[About this exercise] There is one span to output from the data below: the lines starting at the line with "X14120500Y-9950357D01*" and ending at the line with "X15106214Y-9993214D01*". Output it exactly, ends included, nothing more.

Text-based hardware design files:

****************************************

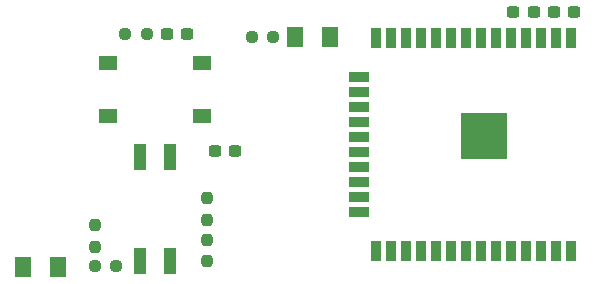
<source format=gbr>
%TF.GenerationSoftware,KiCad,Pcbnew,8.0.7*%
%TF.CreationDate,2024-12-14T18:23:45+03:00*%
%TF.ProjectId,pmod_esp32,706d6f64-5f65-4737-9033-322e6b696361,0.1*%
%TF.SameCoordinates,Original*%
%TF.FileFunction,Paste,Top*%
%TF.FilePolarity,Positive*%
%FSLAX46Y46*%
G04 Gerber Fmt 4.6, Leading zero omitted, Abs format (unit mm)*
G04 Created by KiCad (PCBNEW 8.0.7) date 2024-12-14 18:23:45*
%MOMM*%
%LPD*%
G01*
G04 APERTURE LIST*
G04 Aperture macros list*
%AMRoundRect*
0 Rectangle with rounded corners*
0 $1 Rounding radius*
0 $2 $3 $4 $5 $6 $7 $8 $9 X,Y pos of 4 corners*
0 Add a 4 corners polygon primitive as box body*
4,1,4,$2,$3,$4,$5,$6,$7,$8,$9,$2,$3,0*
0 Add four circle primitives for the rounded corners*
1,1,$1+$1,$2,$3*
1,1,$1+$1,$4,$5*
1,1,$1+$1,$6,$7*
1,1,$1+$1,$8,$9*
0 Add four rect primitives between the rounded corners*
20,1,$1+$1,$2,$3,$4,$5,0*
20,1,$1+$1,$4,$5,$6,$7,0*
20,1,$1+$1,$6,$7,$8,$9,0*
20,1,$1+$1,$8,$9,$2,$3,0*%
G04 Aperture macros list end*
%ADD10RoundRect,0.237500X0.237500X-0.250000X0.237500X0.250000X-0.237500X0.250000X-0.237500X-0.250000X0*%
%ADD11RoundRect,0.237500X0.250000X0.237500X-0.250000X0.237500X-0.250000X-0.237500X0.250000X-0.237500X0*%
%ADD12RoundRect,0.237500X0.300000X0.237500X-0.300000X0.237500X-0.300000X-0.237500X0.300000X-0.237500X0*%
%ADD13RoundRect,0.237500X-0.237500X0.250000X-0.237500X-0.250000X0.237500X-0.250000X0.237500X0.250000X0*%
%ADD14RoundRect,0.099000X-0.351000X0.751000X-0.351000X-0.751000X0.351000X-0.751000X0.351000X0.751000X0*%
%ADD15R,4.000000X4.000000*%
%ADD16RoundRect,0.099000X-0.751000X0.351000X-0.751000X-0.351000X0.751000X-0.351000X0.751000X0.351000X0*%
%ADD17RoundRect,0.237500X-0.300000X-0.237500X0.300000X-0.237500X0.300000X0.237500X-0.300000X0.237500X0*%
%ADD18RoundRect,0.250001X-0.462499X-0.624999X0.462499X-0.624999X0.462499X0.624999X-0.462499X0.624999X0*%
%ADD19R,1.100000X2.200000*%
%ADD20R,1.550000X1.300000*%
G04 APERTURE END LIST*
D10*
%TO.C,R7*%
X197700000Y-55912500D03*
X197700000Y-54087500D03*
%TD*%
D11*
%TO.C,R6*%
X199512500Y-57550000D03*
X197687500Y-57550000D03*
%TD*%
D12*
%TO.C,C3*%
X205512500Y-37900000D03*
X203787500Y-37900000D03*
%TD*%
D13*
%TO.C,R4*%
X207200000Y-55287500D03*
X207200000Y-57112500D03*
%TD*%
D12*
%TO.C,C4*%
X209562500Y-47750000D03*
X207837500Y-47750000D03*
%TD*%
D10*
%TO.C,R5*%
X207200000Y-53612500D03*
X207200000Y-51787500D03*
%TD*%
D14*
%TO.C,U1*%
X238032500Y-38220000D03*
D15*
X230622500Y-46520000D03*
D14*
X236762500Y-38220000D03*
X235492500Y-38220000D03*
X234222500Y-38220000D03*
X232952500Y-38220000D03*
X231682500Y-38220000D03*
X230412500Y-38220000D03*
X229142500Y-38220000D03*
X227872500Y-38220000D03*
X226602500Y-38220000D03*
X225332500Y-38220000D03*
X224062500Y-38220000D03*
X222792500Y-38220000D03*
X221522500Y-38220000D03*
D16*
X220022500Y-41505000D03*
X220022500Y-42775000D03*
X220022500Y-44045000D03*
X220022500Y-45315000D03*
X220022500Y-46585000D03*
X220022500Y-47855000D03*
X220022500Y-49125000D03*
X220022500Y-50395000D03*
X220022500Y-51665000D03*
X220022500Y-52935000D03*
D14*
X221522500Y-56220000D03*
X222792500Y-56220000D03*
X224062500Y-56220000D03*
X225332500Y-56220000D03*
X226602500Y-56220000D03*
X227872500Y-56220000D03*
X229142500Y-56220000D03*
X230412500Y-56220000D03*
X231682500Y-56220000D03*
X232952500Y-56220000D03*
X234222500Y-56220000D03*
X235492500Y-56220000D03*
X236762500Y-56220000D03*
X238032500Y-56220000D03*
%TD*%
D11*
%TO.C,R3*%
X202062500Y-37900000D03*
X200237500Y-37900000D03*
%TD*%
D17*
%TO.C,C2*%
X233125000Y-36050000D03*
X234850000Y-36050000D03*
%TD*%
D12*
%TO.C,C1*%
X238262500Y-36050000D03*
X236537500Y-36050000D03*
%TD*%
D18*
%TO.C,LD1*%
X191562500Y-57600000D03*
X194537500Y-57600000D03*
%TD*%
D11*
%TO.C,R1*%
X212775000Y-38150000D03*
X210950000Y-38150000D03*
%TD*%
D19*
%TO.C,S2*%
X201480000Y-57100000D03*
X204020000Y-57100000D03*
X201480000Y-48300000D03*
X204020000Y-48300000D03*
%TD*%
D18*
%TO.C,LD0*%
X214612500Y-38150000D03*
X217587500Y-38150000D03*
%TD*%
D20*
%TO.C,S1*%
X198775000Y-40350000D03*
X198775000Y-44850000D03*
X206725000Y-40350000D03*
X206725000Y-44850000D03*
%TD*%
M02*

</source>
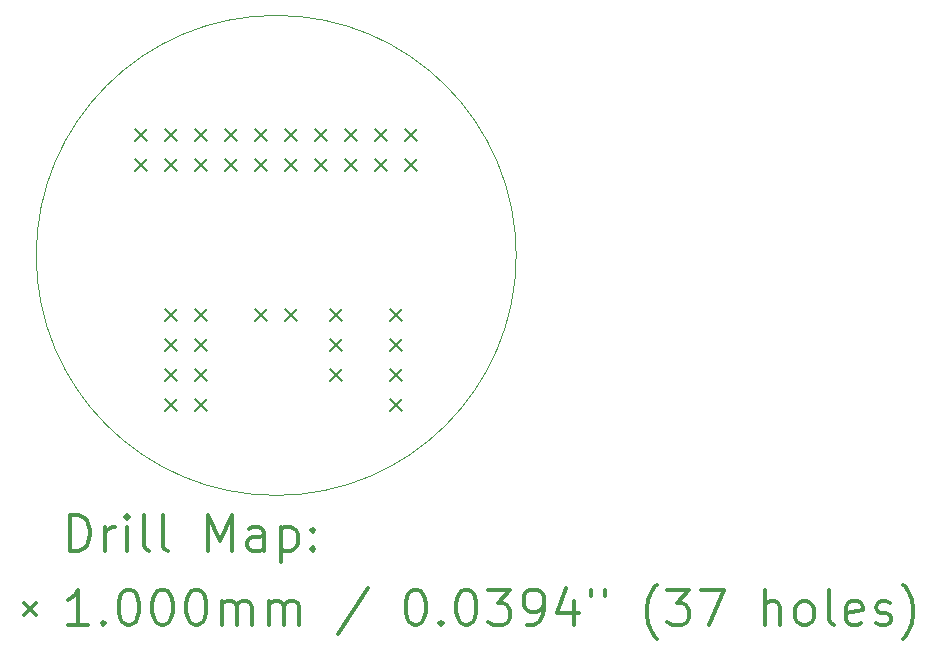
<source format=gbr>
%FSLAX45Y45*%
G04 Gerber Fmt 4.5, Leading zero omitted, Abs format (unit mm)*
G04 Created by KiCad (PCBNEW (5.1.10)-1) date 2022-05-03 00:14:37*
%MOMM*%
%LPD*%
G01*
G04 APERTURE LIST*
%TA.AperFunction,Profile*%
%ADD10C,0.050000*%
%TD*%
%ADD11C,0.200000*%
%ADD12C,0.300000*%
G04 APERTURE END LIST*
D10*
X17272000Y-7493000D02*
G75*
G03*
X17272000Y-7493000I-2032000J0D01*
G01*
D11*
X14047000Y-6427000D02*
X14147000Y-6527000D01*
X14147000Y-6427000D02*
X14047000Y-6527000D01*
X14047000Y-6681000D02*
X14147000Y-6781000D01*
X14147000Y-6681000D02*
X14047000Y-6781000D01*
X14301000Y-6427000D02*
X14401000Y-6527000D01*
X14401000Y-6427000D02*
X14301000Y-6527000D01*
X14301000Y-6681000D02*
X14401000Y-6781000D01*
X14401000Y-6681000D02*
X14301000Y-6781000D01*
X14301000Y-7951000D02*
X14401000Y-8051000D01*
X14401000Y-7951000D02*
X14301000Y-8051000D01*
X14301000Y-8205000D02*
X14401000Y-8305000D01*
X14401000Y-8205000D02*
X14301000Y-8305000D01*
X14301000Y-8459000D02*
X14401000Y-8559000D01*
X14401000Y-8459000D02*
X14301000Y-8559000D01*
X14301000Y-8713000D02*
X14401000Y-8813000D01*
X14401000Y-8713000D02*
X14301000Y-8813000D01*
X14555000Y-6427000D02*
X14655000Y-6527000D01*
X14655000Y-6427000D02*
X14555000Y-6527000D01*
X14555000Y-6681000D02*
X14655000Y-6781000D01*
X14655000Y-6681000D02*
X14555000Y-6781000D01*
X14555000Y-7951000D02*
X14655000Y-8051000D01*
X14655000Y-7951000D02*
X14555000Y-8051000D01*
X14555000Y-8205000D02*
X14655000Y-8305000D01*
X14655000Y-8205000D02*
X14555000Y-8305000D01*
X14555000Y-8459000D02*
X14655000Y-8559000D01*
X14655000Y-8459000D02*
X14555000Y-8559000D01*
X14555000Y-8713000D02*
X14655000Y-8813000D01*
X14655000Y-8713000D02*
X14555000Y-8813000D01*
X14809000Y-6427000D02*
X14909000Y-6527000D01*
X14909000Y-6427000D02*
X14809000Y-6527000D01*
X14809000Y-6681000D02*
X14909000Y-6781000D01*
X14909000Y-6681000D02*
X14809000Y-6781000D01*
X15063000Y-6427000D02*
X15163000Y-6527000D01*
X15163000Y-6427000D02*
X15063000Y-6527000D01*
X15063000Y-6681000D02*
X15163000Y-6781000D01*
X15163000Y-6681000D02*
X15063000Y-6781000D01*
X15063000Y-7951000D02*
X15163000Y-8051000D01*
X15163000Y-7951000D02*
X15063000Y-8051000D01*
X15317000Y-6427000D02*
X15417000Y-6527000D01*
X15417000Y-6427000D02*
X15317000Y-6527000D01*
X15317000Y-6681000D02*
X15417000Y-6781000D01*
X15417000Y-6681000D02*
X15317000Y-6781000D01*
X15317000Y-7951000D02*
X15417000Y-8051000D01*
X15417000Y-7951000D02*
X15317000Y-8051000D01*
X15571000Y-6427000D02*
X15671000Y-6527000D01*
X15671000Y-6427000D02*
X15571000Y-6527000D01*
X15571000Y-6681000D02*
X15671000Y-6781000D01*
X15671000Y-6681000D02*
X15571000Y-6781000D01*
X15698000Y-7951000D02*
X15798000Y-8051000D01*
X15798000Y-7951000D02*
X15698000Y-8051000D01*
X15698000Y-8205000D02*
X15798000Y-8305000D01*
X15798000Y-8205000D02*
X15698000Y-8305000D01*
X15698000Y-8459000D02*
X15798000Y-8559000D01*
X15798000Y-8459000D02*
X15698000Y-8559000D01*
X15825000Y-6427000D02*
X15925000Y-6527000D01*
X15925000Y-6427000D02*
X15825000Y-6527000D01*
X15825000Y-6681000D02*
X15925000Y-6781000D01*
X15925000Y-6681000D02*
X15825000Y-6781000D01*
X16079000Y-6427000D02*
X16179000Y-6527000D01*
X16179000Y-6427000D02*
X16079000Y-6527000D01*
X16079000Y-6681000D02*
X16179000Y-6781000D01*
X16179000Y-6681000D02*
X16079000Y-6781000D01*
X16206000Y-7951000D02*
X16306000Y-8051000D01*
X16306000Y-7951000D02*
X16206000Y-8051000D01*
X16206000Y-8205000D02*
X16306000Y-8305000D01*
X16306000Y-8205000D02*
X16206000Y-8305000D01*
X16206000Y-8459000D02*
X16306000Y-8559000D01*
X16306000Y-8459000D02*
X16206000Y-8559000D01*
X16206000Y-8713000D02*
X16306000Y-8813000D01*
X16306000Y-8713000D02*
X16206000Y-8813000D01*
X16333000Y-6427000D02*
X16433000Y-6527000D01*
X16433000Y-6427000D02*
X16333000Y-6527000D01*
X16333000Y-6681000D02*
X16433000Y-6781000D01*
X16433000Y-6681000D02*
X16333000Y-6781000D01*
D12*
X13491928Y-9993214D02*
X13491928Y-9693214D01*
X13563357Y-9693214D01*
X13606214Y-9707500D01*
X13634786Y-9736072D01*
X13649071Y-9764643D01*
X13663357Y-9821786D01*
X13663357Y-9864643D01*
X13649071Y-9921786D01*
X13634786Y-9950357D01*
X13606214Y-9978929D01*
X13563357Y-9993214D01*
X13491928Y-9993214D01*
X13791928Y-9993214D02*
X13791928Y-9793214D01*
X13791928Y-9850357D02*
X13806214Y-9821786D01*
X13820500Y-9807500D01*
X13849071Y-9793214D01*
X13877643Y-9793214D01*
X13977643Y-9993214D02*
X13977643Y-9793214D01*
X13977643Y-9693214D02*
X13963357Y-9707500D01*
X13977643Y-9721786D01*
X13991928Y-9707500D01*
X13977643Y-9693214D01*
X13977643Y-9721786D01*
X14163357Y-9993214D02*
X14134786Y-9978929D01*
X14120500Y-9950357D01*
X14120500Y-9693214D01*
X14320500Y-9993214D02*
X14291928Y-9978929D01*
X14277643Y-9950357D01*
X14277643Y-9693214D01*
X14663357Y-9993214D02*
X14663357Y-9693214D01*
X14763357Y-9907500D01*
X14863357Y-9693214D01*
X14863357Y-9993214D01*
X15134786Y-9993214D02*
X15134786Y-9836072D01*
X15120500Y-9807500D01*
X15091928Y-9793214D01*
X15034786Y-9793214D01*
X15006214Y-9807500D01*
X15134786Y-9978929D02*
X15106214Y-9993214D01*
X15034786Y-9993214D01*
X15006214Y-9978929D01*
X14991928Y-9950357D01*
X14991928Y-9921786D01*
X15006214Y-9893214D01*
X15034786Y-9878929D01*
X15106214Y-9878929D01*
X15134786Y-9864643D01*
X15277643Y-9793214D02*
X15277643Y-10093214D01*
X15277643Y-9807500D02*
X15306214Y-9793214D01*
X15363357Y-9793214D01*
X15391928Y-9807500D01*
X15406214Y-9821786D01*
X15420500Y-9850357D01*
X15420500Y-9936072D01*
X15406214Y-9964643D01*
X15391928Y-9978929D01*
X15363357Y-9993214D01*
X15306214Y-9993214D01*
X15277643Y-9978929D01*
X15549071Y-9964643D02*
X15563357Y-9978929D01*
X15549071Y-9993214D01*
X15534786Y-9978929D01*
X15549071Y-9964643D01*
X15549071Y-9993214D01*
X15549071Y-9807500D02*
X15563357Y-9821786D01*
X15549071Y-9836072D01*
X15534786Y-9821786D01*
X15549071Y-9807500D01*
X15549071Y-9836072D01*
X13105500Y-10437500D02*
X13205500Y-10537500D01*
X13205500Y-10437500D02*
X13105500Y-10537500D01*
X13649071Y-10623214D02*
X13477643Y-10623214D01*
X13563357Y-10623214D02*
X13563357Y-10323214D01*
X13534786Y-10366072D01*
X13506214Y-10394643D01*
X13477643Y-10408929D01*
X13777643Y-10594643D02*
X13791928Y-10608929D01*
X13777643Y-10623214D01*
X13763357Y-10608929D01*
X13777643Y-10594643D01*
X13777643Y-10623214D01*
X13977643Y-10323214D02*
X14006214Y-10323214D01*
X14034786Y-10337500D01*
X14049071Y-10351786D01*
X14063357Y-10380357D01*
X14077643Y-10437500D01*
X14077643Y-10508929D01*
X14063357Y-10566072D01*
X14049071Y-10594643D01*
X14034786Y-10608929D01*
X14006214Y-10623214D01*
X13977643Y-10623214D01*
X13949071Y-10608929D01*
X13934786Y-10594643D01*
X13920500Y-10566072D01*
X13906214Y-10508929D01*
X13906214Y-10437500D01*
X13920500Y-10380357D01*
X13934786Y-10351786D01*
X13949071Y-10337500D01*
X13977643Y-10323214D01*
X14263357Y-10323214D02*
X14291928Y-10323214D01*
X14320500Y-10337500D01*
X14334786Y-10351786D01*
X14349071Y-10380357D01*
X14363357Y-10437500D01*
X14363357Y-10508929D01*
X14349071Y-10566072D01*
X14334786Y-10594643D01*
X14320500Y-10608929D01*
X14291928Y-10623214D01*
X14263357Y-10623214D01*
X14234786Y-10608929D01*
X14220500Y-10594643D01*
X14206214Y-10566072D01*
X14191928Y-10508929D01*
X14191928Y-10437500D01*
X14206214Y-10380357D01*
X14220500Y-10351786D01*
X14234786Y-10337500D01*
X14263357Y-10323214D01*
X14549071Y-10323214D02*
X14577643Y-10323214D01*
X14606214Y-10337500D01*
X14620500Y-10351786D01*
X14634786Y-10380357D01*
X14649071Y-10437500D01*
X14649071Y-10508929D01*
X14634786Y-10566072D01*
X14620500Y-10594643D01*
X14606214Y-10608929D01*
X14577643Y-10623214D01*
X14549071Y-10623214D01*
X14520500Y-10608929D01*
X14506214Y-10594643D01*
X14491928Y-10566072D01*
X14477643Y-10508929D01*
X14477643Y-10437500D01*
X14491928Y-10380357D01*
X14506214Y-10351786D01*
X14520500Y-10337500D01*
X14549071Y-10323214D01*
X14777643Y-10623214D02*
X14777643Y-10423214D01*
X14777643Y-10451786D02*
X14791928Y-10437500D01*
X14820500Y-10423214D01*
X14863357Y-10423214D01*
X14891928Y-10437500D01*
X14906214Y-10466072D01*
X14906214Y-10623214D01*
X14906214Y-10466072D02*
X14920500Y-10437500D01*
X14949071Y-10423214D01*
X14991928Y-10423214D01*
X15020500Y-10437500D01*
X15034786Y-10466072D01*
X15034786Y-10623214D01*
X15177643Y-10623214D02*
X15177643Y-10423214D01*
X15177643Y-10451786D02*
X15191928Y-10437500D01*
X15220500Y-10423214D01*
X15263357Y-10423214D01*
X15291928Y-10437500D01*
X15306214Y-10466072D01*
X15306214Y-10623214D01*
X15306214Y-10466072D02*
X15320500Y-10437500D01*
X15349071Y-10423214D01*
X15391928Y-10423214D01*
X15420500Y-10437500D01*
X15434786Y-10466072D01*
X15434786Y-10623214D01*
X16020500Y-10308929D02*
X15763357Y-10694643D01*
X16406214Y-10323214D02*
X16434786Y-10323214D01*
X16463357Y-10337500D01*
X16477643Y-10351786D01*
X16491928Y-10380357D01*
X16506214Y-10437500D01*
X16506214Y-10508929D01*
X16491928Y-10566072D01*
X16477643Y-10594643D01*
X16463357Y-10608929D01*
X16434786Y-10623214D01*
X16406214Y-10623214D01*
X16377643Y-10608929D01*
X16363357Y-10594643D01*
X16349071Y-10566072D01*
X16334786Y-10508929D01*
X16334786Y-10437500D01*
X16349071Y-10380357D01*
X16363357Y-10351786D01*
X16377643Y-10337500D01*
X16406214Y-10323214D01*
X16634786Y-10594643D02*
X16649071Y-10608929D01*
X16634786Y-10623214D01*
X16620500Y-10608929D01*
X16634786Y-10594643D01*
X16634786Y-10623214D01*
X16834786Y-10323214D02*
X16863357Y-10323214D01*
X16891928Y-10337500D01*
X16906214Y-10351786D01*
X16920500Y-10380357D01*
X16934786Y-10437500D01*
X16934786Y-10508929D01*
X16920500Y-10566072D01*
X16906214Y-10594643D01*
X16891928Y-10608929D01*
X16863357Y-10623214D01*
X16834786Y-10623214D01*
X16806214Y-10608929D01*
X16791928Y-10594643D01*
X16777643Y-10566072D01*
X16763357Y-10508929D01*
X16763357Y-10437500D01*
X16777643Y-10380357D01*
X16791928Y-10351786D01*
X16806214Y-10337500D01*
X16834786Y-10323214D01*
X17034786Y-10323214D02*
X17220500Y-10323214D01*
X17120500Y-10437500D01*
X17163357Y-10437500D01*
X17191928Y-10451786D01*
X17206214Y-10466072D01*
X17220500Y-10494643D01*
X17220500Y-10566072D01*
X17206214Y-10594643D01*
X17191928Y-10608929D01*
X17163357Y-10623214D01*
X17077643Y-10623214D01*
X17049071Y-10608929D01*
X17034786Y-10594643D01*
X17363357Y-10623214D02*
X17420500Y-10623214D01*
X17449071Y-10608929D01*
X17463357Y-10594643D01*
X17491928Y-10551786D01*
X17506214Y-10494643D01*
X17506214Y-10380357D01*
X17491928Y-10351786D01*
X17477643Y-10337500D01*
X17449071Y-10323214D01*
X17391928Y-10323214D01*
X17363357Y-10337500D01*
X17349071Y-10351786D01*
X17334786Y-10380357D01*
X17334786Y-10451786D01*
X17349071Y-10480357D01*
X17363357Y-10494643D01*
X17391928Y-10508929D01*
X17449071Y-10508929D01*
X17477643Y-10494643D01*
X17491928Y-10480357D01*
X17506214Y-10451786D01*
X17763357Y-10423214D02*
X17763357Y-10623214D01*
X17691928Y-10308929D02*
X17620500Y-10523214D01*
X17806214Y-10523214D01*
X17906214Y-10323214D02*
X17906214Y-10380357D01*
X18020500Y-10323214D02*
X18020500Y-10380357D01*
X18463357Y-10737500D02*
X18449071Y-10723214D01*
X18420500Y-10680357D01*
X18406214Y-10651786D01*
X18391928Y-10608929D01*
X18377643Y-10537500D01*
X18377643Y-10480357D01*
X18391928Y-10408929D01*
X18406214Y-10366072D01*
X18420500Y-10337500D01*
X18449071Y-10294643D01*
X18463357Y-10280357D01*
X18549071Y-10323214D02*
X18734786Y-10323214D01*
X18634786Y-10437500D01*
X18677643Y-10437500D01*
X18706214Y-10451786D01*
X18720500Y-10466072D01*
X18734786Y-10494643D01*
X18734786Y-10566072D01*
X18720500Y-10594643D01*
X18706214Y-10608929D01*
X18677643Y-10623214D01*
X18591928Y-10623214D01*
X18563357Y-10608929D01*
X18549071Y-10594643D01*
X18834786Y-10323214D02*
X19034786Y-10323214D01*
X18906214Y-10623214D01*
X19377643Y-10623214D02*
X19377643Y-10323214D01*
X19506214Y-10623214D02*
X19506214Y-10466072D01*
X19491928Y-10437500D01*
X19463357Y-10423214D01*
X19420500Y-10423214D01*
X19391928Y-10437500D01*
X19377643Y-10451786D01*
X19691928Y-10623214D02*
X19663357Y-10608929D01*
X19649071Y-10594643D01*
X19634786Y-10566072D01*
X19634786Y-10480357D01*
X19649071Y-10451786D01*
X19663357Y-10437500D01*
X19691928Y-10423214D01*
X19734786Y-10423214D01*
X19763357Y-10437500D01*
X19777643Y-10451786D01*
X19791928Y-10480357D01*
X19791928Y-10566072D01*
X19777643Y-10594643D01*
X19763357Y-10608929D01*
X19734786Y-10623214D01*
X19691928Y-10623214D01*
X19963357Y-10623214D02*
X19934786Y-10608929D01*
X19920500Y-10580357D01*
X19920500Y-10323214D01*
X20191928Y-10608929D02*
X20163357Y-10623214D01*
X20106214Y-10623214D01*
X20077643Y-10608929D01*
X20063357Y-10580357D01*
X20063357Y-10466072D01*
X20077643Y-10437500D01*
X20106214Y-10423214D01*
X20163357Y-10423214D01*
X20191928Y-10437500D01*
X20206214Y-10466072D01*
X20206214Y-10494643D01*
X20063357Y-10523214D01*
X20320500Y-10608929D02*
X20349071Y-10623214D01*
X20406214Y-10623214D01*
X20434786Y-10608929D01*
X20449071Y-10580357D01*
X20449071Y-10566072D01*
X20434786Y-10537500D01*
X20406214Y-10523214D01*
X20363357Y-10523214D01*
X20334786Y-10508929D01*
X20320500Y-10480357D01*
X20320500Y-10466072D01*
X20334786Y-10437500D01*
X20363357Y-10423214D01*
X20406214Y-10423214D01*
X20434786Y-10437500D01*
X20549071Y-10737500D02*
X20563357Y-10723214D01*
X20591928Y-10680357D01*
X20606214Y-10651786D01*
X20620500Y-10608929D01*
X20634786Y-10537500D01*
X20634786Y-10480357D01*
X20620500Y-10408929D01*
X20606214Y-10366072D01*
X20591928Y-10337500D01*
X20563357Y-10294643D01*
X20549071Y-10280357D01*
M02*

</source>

****************************************

[Exercise result]
X14120500Y-9950357D01*
X14120500Y-9693214D01*
X14320500Y-9993214D02*
X14291928Y-9978929D01*
X14277643Y-9950357D01*
X14277643Y-9693214D01*
X14663357Y-9993214D02*
X14663357Y-9693214D01*
X14763357Y-9907500D01*
X14863357Y-9693214D01*
X14863357Y-9993214D01*
X15134786Y-9993214D02*
X15134786Y-9836072D01*
X15120500Y-9807500D01*
X15091928Y-9793214D01*
X15034786Y-9793214D01*
X15006214Y-9807500D01*
X15134786Y-9978929D02*
X15106214Y-9993214D01*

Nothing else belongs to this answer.